WORK INSTRUCTIONS:
Output each line of the data below verbatim, in the same order, with no changes.

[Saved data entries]
┏━━
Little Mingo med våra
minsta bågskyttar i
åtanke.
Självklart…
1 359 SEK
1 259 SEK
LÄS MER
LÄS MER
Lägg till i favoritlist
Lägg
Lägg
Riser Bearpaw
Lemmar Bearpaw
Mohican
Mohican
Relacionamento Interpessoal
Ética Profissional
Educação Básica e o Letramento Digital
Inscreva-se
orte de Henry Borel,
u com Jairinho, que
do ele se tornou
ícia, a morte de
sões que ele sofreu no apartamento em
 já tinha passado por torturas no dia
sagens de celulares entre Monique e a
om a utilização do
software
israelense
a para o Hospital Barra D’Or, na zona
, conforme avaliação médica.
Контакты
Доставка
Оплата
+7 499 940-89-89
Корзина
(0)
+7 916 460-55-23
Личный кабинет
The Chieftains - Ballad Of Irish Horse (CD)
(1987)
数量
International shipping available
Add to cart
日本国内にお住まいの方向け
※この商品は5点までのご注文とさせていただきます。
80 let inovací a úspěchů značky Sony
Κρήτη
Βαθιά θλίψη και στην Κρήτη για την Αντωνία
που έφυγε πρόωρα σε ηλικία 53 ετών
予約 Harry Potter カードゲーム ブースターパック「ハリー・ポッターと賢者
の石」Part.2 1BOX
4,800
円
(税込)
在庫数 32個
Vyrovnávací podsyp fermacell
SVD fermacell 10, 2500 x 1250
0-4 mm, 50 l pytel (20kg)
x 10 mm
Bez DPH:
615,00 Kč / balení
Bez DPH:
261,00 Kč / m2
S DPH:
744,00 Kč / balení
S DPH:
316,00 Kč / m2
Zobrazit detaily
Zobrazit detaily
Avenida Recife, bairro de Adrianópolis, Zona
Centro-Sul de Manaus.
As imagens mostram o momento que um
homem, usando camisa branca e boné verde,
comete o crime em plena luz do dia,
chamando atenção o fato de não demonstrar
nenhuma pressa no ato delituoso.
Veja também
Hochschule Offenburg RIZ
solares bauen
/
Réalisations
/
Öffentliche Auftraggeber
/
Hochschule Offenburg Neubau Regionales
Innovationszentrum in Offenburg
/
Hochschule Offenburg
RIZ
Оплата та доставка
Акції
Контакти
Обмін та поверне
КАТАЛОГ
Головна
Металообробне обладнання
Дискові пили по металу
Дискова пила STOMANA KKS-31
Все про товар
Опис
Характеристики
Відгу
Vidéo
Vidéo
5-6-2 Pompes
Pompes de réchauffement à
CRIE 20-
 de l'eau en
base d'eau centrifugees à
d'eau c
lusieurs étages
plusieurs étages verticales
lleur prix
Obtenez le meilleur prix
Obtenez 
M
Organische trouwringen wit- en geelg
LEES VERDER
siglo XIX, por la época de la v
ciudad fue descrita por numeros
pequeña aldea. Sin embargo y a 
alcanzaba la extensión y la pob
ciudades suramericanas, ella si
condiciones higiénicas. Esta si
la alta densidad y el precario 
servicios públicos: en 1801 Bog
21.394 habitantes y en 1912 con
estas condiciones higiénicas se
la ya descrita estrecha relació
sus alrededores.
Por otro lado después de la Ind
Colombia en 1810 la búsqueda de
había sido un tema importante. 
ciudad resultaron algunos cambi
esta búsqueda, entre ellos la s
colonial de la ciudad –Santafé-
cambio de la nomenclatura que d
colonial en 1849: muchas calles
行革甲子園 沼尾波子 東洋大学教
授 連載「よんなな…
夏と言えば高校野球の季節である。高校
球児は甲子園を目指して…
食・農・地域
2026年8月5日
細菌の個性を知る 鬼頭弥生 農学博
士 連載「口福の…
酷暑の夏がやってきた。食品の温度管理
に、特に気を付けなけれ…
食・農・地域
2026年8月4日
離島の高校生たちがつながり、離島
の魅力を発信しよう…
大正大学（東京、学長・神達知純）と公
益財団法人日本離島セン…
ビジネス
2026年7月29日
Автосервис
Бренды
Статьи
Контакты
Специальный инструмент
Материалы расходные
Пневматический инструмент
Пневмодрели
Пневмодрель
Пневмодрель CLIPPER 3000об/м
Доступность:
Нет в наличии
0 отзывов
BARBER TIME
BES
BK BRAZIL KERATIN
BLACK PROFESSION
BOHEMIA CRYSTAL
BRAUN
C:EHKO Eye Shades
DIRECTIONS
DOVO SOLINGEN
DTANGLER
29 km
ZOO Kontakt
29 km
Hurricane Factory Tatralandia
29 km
┗━━
REPLY:
Little Mingo med våra
minsta bågskyttar i
åtanke.
Självklart…
1 359 SEK
1 259 SEK
LÄS MER
LÄS MER
Lägg till i favoritlist
Lägg
Lägg
Riser Bearpaw
Lemmar Bearpaw
Mohican
Mohican
Relacionamento Interpessoal
Ética Profissional
Educação Básica e o Letramento Digital
Inscreva-se
orte de Henry Borel,
u com Jairinho, que
do ele se tornou
ícia, a morte de
sões que ele sofreu no apartamento em
 já tinha passado por torturas no dia
sagens de celulares entre Monique e a
om a utilização do
software
israelense
a para o Hospital Barra D’Or, na zona
, conforme avaliação médica.
Контакты
Доставка
Оплата
+7 499 940-89-89
Корзина
(0)
+7 916 460-55-23
Личный кабинет
The Chieftains - Ballad Of Irish Horse (CD)
(1987)
数量
International shipping available
Add to cart
日本国内にお住まいの方向け
※この商品は5点までのご注文とさせていただきます。
80 let inovací a úspěchů značky Sony
Κρήτη
Βαθιά θλίψη και στην Κρήτη για την Αντωνία
που έφυγε πρόωρα σε ηλικία 53 ετών
予約 Harry Potter カードゲーム ブースターパック「ハリー・ポッターと賢者
の石」Part.2 1BOX
4,800
円
(税込)
在庫数 32個
Vyrovnávací podsyp fermacell
SVD fermacell 10, 2500 x 1250
0-4 mm, 50 l pytel (20kg)
x 10 mm
Bez DPH:
615,00 Kč / balení
Bez DPH:
261,00 Kč / m2
S DPH:
744,00 Kč / balení
S DPH:
316,00 Kč / m2
Zobrazit detaily
Zobrazit detaily
Avenida Recife, bairro de Adrianópolis, Zona
Centro-Sul de Manaus.
As imagens mostram o momento que um
homem, usando camisa branca e boné verde,
comete o crime em plena luz do dia,
chamando atenção o fato de não demonstrar
nenhuma pressa no ato delituoso.
Veja também
Hochschule Offenburg RIZ
solares bauen
/
Réalisations
/
Öffentliche Auftraggeber
/
Hochschule Offenburg Neubau Regionales
Innovationszentrum in Offenburg
/
Hochschule Offenburg
RIZ
Оплата та доставка
Акції
Контакти
Обмін та поверне
КАТАЛОГ
Головна
Металообробне обладнання
Дискові пили по металу
Дискова пила STOMANA KKS-31
Все про товар
Опис
Характеристики
Відгу
Vidéo
Vidéo
5-6-2 Pompes
Pompes de réchauffement à
CRIE 20-
 de l'eau en
base d'eau centrifugees à
d'eau c
lusieurs étages
plusieurs étages verticales
lleur prix
Obtenez le meilleur prix
Obtenez 
M
Organische trouwringen wit- en geelg
LEES VERDER
siglo XIX, por la época de la v
ciudad fue descrita por numeros
pequeña aldea. Sin embargo y a 
alcanzaba la extensión y la pob
ciudades suramericanas, ella si
condiciones higiénicas. Esta si
la alta densidad y el precario 
servicios públicos: en 1801 Bog
21.394 habitantes y en 1912 con
estas condiciones higiénicas se
la ya descrita estrecha relació
sus alrededores.
Por otro lado después de la Ind
Colombia en 1810 la búsqueda de
había sido un tema importante. 
ciudad resultaron algunos cambi
esta búsqueda, entre ellos la s
colonial de la ciudad –Santafé-
cambio de la nomenclatura que d
colonial en 1849: muchas calles
行革甲子園 沼尾波子 東洋大学教
授 連載「よんなな…
夏と言えば高校野球の季節である。高校
球児は甲子園を目指して…
食・農・地域
2026年8月5日
細菌の個性を知る 鬼頭弥生 農学博
士 連載「口福の…
酷暑の夏がやってきた。食品の温度管理
に、特に気を付けなけれ…
食・農・地域
2026年8月4日
離島の高校生たちがつながり、離島
の魅力を発信しよう…
大正大学（東京、学長・神達知純）と公
益財団法人日本離島セン…
ビジネス
2026年7月29日
Автосервис
Бренды
Статьи
Контакты
Специальный инструмент
Материалы расходные
Пневматический инструмент
Пневмодрели
Пневмодрель
Пневмодрель CLIPPER 3000об/м
Доступность:
Нет в наличии
0 отзывов
BARBER TIME
BES
BK BRAZIL KERATIN
BLACK PROFESSION
BOHEMIA CRYSTAL
BRAUN
C:EHKO Eye Shades
DIRECTIONS
DOVO SOLINGEN
DTANGLER
29 km
ZOO Kontakt
29 km
Hurricane Factory Tatralandia
29 km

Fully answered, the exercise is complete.